## START
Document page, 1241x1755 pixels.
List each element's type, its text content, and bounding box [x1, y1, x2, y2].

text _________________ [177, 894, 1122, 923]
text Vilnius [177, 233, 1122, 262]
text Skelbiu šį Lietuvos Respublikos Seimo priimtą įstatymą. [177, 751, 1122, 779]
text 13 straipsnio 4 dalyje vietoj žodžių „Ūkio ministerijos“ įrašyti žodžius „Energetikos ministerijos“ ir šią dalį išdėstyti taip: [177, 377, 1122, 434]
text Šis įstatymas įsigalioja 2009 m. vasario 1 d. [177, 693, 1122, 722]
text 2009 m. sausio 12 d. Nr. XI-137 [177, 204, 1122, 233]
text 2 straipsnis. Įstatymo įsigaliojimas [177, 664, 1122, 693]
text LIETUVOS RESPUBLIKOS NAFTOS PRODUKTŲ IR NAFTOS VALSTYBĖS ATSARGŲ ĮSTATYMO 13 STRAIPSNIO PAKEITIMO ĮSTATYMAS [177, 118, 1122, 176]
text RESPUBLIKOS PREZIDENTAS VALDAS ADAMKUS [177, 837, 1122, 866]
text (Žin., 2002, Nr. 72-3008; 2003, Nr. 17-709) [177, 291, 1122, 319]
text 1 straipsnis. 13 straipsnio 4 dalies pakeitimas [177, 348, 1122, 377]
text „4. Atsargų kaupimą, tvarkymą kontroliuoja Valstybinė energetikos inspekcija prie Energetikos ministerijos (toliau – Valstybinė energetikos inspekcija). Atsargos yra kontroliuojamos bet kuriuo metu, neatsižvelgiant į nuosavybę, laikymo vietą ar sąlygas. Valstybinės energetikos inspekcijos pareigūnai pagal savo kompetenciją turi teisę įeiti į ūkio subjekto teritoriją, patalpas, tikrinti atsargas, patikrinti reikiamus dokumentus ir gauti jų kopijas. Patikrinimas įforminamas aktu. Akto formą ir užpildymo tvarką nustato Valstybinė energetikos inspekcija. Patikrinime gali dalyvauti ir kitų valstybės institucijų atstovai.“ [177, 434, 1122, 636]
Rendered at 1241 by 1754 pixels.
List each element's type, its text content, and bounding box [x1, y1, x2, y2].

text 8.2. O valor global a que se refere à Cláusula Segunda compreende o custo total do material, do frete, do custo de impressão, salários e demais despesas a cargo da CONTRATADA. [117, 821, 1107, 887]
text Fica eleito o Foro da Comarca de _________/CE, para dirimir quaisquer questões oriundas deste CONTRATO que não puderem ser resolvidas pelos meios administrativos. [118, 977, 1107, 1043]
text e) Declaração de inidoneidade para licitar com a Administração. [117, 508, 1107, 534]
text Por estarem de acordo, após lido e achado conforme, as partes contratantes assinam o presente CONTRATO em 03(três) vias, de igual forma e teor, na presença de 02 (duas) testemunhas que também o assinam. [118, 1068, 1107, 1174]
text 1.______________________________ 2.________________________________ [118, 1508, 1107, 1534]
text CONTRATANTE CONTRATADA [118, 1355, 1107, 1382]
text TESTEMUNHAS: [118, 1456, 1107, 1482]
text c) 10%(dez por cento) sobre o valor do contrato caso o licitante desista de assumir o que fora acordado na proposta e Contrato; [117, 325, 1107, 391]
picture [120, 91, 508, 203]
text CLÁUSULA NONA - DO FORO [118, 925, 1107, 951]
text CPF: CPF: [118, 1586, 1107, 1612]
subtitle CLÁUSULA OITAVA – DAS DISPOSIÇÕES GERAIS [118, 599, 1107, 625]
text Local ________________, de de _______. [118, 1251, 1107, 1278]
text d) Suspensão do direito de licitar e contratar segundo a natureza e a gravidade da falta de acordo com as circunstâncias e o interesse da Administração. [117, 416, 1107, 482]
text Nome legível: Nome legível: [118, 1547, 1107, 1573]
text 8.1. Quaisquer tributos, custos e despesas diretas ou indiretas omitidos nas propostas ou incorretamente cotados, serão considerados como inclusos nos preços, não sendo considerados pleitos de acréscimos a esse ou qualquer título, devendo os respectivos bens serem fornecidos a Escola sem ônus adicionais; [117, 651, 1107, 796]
## END
**JOB:** Rewrite all of the data above, putting "FORNECEDORA" everywhere "CONTRATADA" appears and leaving every other character as it is.

**THE OUTPUT:**
Document page, 1241x1755 pixels.
List each element's type, its text content, and bounding box [x1, y1, x2, y2].

text _________________ [177, 894, 1122, 923]
text Vilnius [177, 233, 1122, 262]
text Skelbiu šį Lietuvos Respublikos Seimo priimtą įstatymą. [177, 751, 1122, 779]
text 13 straipsnio 4 dalyje vietoj žodžių „Ūkio ministerijos“ įrašyti žodžius „Energetikos ministerijos“ ir šią dalį išdėstyti taip: [177, 377, 1122, 434]
text Šis įstatymas įsigalioja 2009 m. vasario 1 d. [177, 693, 1122, 722]
text 2009 m. sausio 12 d. Nr. XI-137 [177, 204, 1122, 233]
text 2 straipsnis. Įstatymo įsigaliojimas [177, 664, 1122, 693]
text LIETUVOS RESPUBLIKOS NAFTOS PRODUKTŲ IR NAFTOS VALSTYBĖS ATSARGŲ ĮSTATYMO 13 STRAIPSNIO PAKEITIMO ĮSTATYMAS [177, 118, 1122, 176]
text RESPUBLIKOS PREZIDENTAS VALDAS ADAMKUS [177, 837, 1122, 866]
text (Žin., 2002, Nr. 72-3008; 2003, Nr. 17-709) [177, 291, 1122, 319]
text 1 straipsnis. 13 straipsnio 4 dalies pakeitimas [177, 348, 1122, 377]
text „4. Atsargų kaupimą, tvarkymą kontroliuoja Valstybinė energetikos inspekcija prie Energetikos ministerijos (toliau – Valstybinė energetikos inspekcija). Atsargos yra kontroliuojamos bet kuriuo metu, neatsižvelgiant į nuosavybę, laikymo vietą ar sąlygas. Valstybinės energetikos inspekcijos pareigūnai pagal savo kompetenciją turi teisę įeiti į ūkio subjekto teritoriją, patalpas, tikrinti atsargas, patikrinti reikiamus dokumentus ir gauti jų kopijas. Patikrinimas įforminamas aktu. Akto formą ir užpildymo tvarką nustato Valstybinė energetikos inspekcija. Patikrinime gali dalyvauti ir kitų valstybės institucijų atstovai.“ [177, 434, 1122, 636]
Rendered at 1241 by 1754 pixels.
List each element's type, its text content, and bounding box [x1, y1, x2, y2].

text 8.2. O valor global a que se refere à Cláusula Segunda compreende o custo total do material, do frete, do custo de impressão, salários e demais despesas a cargo da FORNECEDORA. [117, 821, 1107, 887]
text Fica eleito o Foro da Comarca de _________/CE, para dirimir quaisquer questões oriundas deste CONTRATO que não puderem ser resolvidas pelos meios administrativos. [118, 977, 1107, 1043]
text e) Declaração de inidoneidade para licitar com a Administração. [117, 508, 1107, 534]
text Por estarem de acordo, após lido e achado conforme, as partes contratantes assinam o presente CONTRATO em 03(três) vias, de igual forma e teor, na presença de 02 (duas) testemunhas que também o assinam. [118, 1068, 1107, 1174]
text 1.______________________________ 2.________________________________ [118, 1508, 1107, 1534]
text CONTRATANTE FORNECEDORA [118, 1355, 1107, 1382]
text TESTEMUNHAS: [118, 1456, 1107, 1482]
text c) 10%(dez por cento) sobre o valor do contrato caso o licitante desista de assumir o que fora acordado na proposta e Contrato; [117, 325, 1107, 391]
picture [120, 91, 508, 203]
text CLÁUSULA NONA - DO FORO [118, 925, 1107, 951]
text CPF: CPF: [118, 1586, 1107, 1612]
subtitle CLÁUSULA OITAVA – DAS DISPOSIÇÕES GERAIS [118, 599, 1107, 625]
text Local ________________, de de _______. [118, 1251, 1107, 1278]
text d) Suspensão do direito de licitar e contratar segundo a natureza e a gravidade da falta de acordo com as circunstâncias e o interesse da Administração. [117, 416, 1107, 482]
text Nome legível: Nome legível: [118, 1547, 1107, 1573]
text 8.1. Quaisquer tributos, custos e despesas diretas ou indiretas omitidos nas propostas ou incorretamente cotados, serão considerados como inclusos nos preços, não sendo considerados pleitos de acréscimos a esse ou qualquer título, devendo os respectivos bens serem fornecidos a Escola sem ônus adicionais; [117, 651, 1107, 796]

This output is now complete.